Task to complete
Please reproduce a stretch of the column on "happy-go-lucky" below, beginning at the words "I’ll give it" and stopping after "about killer asteroids.".

Page text
OK, let a smile be your umbrella. I’ll be in the cellar.

Dear Word Detective: I recently read the phrase “happy-go-lucky.” I was wondering if you could tell us the roots and what it means. — Emily Colby.

I’ll give it a shot, even though the prospect fills me with anxiety. Then again, almost everything fills me with anxiety, because I am definitely not a “happy-go-lucky” guy. Even just sitting here at my desk in my second-floor office, I can’t stop thinking about the fact that I’m suspended in mid-air by wooden beams put in place when Lincoln was president. I’d go for a drive, but I worry about the wheels falling off the car. (That actually happened to a guy I know. On the New Jersey Turnpike, no less.) So I’ll just sit here quietly and try not to think about killer asteroids.

“Happy-go-lucky” is an adverb, an adjective and a noun, although the noun is rarely used today. A person who is described as “happy-go-lucky” is a generally carefree, laid-back and relaxed soul, taking life as it comes, gazing on the world through¬† a rosy pink Panglossian haze and blithely unconcerned about the inevitable heart-rending horrors the future holds. The happy-go-lucky person’s motto is “Everything will work out and we’ll all be fine,” an attitude often resulting from seeing way too many Disney movies as a child.

Record extracts

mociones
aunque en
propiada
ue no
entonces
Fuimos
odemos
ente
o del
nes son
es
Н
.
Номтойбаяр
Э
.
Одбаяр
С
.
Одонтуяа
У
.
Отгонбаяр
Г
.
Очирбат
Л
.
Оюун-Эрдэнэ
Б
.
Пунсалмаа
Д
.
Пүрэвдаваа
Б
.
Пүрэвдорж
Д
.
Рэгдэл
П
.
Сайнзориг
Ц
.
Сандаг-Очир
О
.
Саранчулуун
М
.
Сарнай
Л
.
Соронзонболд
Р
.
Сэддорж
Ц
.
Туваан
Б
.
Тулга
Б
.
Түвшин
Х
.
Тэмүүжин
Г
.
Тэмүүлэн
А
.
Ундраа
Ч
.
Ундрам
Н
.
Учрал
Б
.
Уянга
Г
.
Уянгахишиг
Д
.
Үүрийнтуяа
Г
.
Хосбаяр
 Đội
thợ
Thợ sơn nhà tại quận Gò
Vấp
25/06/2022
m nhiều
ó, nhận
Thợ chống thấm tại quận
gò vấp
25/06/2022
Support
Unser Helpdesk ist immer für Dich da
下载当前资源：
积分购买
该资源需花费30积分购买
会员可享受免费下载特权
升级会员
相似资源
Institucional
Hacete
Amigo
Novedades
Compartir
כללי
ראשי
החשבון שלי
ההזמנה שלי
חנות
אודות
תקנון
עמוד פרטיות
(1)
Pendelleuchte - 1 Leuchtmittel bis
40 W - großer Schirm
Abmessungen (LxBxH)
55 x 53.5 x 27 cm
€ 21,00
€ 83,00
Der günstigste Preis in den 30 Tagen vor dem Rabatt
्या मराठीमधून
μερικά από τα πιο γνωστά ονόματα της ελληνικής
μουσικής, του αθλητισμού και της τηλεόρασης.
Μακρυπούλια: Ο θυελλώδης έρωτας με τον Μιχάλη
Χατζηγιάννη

Task response
I’ll give it a shot, even though the prospect fills me with anxiety. Then again, almost everything fills me with anxiety, because I am definitely not a “happy-go-lucky” guy. Even just sitting here at my desk in my second-floor office, I can’t stop thinking about the fact that I’m suspended in mid-air by wooden beams put in place when Lincoln was president. I’d go for a drive, but I worry about the wheels falling off the car. (That actually happened to a guy I know. On the New Jersey Turnpike, no less.) So I’ll just sit here quietly and try not to think about killer asteroids.